MERCATI/I 30 anni dell’EFM

Sarà un’edizione speciale quella dell’European Film Market che quest’anno compie 30 anni, e spegnerà le candeline ufficialmente il 16 febbraio, con un evento al cinema del Martin Gropius Bau, principale location del mercato.
Una celebrazione che vuol rendere omaggio al lavoro della presidente Becki Probst, che fondò l’EFM nel 1988 “quando, -dice- il mondo era molto diverso. Abbiamo iniziato modestamente, con un mercato piccolo, pensando che un festival avesse bisogno dell’industria, e che, per attrarla, fosse necessario creare uno spazio dove i professionisti potessero scambiarsi le idee con chi faceva le loro stesse cose.”
Dare importanza a ciò che ruota intorno ai film: è così che, pur in un mondo tecnologicamente distante anni luce, l’EFM preserva la sua identità, ed è per questo che il suo direttore Matthijs Wouter Knol, succeduto alla Probst nel 2014, con
“ il compito di collocare il mercato sulla mappa del mondo del cinema di oggi”, non vuole cambiare il suo nome, affiancando a Film qualche altra parola che ne specifichi meglio le evoluzioni.
Evoluzioni che nei fatti vedono l’irrobustirsi di quelli che Knol definisce i mercati di nicchia all’interno dell’EFM, e che sono sempre più compenetrati con il festival.
Come i Drama Series Days, che si svolgeranno allo Zoo Palast, dove quest’anno si potrà assistere anche alle proiezioni di Berlinale Series e, il 21 febbraio, agli 8 pitch dei progetti selezionati al Co-Production Series.
Commenta Knol: “Assieme a Dieter Kosslick abbiamo deciso di riunire nella stessa location tutto il contenuto relativo alla serialità. Si tratta di un programma relativamente piccolo, ma con un gruppo di partecipanti -500 lo scorso anno- ben identificabile”.

E’ dentro l’EFM anche il Doc Salon che prende il posto di Meet the Docs, nel suo decimo anniversario: “abbiamo colto quest’occasione per renderlo più professionale, ampliarne lo spazio e rafforzare il link con il festival, che, dall’anno scorso, dedica un Orso d’Oro ai documentari, il Glashütte Original – Documentary Award.”
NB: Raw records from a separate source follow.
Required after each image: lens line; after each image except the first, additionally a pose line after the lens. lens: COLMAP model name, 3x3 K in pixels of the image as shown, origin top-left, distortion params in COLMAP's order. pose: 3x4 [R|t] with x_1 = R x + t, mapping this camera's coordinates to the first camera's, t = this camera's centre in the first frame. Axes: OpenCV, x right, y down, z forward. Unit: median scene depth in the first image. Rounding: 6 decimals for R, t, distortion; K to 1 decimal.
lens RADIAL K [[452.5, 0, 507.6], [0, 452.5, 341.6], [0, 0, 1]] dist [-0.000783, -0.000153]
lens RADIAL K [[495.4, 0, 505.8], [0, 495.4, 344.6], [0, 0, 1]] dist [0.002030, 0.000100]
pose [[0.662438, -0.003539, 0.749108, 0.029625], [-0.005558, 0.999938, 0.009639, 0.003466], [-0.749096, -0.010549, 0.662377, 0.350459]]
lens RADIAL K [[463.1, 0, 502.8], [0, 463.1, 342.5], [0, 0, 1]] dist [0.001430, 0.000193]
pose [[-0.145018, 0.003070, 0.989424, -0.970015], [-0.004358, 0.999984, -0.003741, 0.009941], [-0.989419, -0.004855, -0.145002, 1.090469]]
Al centro rimane il film, ma il pubblico del mercato si è diversificato, includendo produttori di serie TV, realtà virtuale, sviluppatori di app…
Si ingrandisce inoltre, quest’anno, la piattaforma dedicata al futuro del cinema e dell’industria dei media EFM Horizon, con un programma di cinque giorni (su innovazione digitale, realtà virtuale, blockchain, intelligenza artificiale, diversità e modelli di business proiettati verso il futuro…) ospitato all’interno del Berliner Freiheit, nuova location dell’EFM a due passi dal Marriott Hotel.
Oltre all’EFM Horizon, dove faranno mostra di sè gli ultimi sviluppi della tecnologia e dello storytelling della realtà virtuale, un gruppo di società selezionate presenterà le loro produzioni sempre al Marriott Hotel, dove si trova il pionieristico “VR cinema at Marriott”, che ospiterà anche gli screenings di mercato in VR.
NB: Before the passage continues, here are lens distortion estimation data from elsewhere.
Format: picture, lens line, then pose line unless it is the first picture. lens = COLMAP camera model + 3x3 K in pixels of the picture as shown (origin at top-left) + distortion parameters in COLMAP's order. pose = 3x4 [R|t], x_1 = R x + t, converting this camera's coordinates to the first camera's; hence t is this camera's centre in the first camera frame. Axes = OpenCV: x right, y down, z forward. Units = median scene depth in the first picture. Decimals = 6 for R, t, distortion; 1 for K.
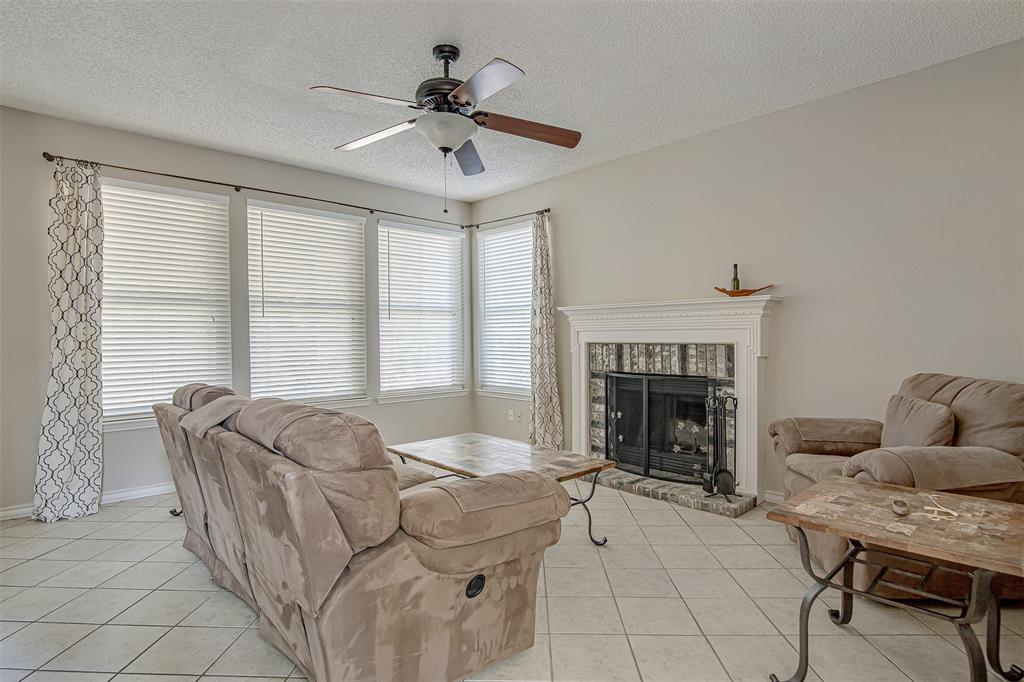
lens RADIAL K [[523.4, 0, 512.0], [0, 523.4, 345.9], [0, 0, 1]] dist [-0.012456, -0.002011]
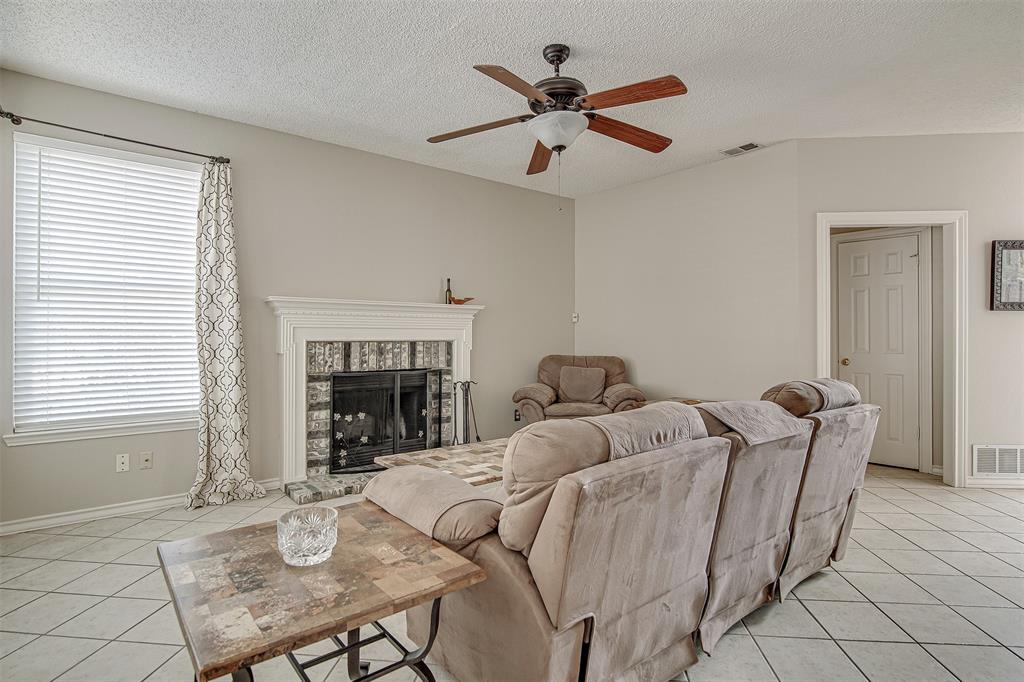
lens RADIAL K [[523.4, 0, 511.9], [0, 523.4, 334.5], [0, 0, 1]] dist [-0.012456, -0.002011]
pose [[0.082300, 0.008519, 0.996571, -0.742867], [0.016009, 0.999823, -0.009869, -0.003620], [-0.996479, 0.016766, 0.082149, 0.656277]]
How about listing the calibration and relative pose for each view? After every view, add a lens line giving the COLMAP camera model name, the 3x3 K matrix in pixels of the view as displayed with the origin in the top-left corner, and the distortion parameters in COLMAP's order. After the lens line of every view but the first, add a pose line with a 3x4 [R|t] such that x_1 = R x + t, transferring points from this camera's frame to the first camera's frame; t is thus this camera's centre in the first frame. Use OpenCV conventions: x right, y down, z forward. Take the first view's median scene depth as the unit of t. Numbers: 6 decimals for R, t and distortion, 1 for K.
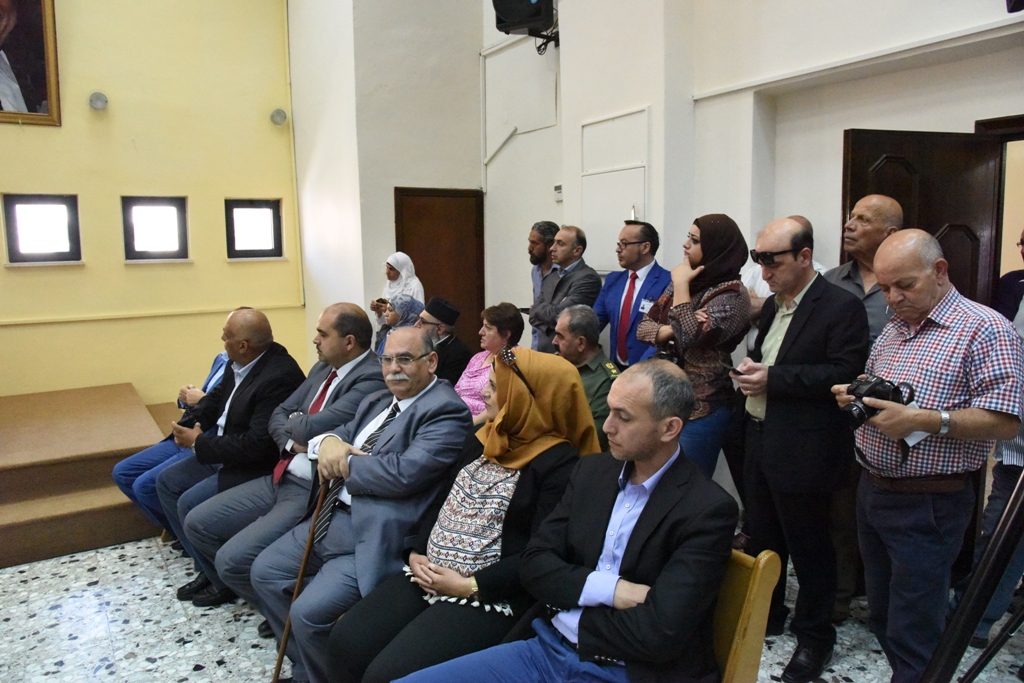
lens RADIAL K [[692.9, 0, 521.9], [0, 692.9, 342.0], [0, 0, 1]] dist [-0.107623, 0.051969]
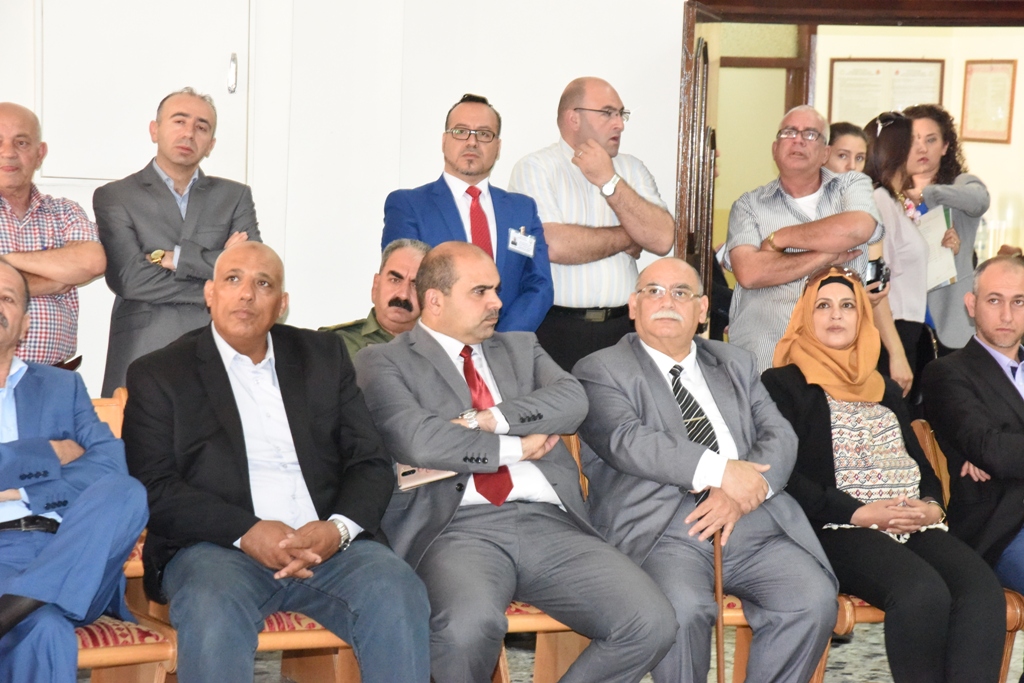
lens RADIAL K [[2922.4, 0, 518.7], [0, 2922.4, 336.1], [0, 0, 1]] dist [0.649899, 0.000000]
pose [[0.293719, -0.055120, 0.954301, -2.486849], [0.081486, 0.996146, 0.032457, -0.036541], [-0.952412, 0.068229, 0.297078, 0.183886]]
Si rafforza anche l’EFM Producers Hub, la piattaforma di networking per i produttori creata con l’arrivo di Knol, nel 2015, che potrà contare, da quest’anno, sulla collaborazione dell’associazione dei produttori indipendenti, ACE, e del Co-Production Market.
Quest’ultimo è sempre più compenetrato con il festival, grazie anche all’estrema varietà dei partecipanti, da nuovi talenti a nomi affermati (come Todd Solondz, ad esempio), e vanta un elevato il numero di progetti completati (circa 260) e che spesso poi, vengono ospitati nelle varie sezioni della Berlinale.
E’ il caso, quest’anno, di “Mein Bruder heißt Robert und ist ein Idiot” di Philip Gröning, e del già citato “Figlia mia” di Laura Bispuri in concorso. Altra italiana al mercato è Rosella Pastorino, invitata a Books at Berlinale assieme all’editrice Vicky Satlow, per presentare, di fronte a una platea di produttori, il suo romanzo “Le assaggiatrici” ispirato alla storia vera di Margot Wolk, una delle “assaggiatrici” di Hitler.